Give every line of the data again, exactly.

Saved data entries:
▽

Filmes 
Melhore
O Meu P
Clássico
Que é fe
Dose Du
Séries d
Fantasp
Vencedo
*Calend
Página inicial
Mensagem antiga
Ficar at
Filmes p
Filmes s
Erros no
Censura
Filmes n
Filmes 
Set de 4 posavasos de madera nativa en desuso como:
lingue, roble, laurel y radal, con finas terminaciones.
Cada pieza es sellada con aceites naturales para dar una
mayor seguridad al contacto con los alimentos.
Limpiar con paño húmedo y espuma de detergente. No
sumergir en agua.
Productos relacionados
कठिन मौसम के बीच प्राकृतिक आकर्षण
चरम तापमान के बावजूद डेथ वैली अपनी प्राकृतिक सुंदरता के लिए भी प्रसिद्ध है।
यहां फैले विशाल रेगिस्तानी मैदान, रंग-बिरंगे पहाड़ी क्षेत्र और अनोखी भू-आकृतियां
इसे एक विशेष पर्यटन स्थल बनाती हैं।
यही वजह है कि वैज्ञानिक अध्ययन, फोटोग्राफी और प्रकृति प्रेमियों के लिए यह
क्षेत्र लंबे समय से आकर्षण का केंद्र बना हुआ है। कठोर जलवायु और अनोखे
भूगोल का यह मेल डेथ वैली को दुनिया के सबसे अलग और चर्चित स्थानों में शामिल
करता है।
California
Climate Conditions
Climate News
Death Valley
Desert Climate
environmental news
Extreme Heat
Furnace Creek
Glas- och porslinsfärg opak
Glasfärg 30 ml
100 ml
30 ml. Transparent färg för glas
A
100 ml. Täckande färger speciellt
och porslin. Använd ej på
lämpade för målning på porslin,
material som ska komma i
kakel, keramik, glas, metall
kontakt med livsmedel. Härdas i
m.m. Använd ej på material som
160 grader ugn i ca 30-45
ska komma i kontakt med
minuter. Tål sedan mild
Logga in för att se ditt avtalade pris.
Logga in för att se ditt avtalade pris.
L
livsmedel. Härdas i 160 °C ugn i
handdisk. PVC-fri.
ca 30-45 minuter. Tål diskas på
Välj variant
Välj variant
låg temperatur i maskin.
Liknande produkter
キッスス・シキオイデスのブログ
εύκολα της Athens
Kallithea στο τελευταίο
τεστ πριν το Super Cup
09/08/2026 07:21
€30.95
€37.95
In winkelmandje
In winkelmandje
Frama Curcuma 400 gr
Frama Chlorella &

△

**Exercise result:**
Filmes 
Melhore
O Meu P
Clássico
Que é fe
Dose Du
Séries d
Fantasp
Vencedo
*Calend
Página inicial
Mensagem antiga
Ficar at
Filmes p
Filmes s
Erros no
Censura
Filmes n
Filmes 
Set de 4 posavasos de madera nativa en desuso como:
lingue, roble, laurel y radal, con finas terminaciones.
Cada pieza es sellada con aceites naturales para dar una
mayor seguridad al contacto con los alimentos.
Limpiar con paño húmedo y espuma de detergente. No
sumergir en agua.
Productos relacionados
कठिन मौसम के बीच प्राकृतिक आकर्षण
चरम तापमान के बावजूद डेथ वैली अपनी प्राकृतिक सुंदरता के लिए भी प्रसिद्ध है।
यहां फैले विशाल रेगिस्तानी मैदान, रंग-बिरंगे पहाड़ी क्षेत्र और अनोखी भू-आकृतियां
इसे एक विशेष पर्यटन स्थल बनाती हैं।
यही वजह है कि वैज्ञानिक अध्ययन, फोटोग्राफी और प्रकृति प्रेमियों के लिए यह
क्षेत्र लंबे समय से आकर्षण का केंद्र बना हुआ है। कठोर जलवायु और अनोखे
भूगोल का यह मेल डेथ वैली को दुनिया के सबसे अलग और चर्चित स्थानों में शामिल
करता है।
California
Climate Conditions
Climate News
Death Valley
Desert Climate
environmental news
Extreme Heat
Furnace Creek
Glas- och porslinsfärg opak
Glasfärg 30 ml
100 ml
30 ml. Transparent färg för glas
A
100 ml. Täckande färger speciellt
och porslin. Använd ej på
lämpade för målning på porslin,
material som ska komma i
kakel, keramik, glas, metall
kontakt med livsmedel. Härdas i
m.m. Använd ej på material som
160 grader ugn i ca 30-45
ska komma i kontakt med
minuter. Tål sedan mild
Logga in för att se ditt avtalade pris.
Logga in för att se ditt avtalade pris.
L
livsmedel. Härdas i 160 °C ugn i
handdisk. PVC-fri.
ca 30-45 minuter. Tål diskas på
Välj variant
Välj variant
låg temperatur i maskin.
Liknande produkter
キッスス・シキオイデスのブログ
εύκολα της Athens
Kallithea στο τελευταίο
τεστ πριν το Super Cup
09/08/2026 07:21
€30.95
€37.95
In winkelmandje
In winkelmandje
Frama Curcuma 400 gr
Frama Chlorella &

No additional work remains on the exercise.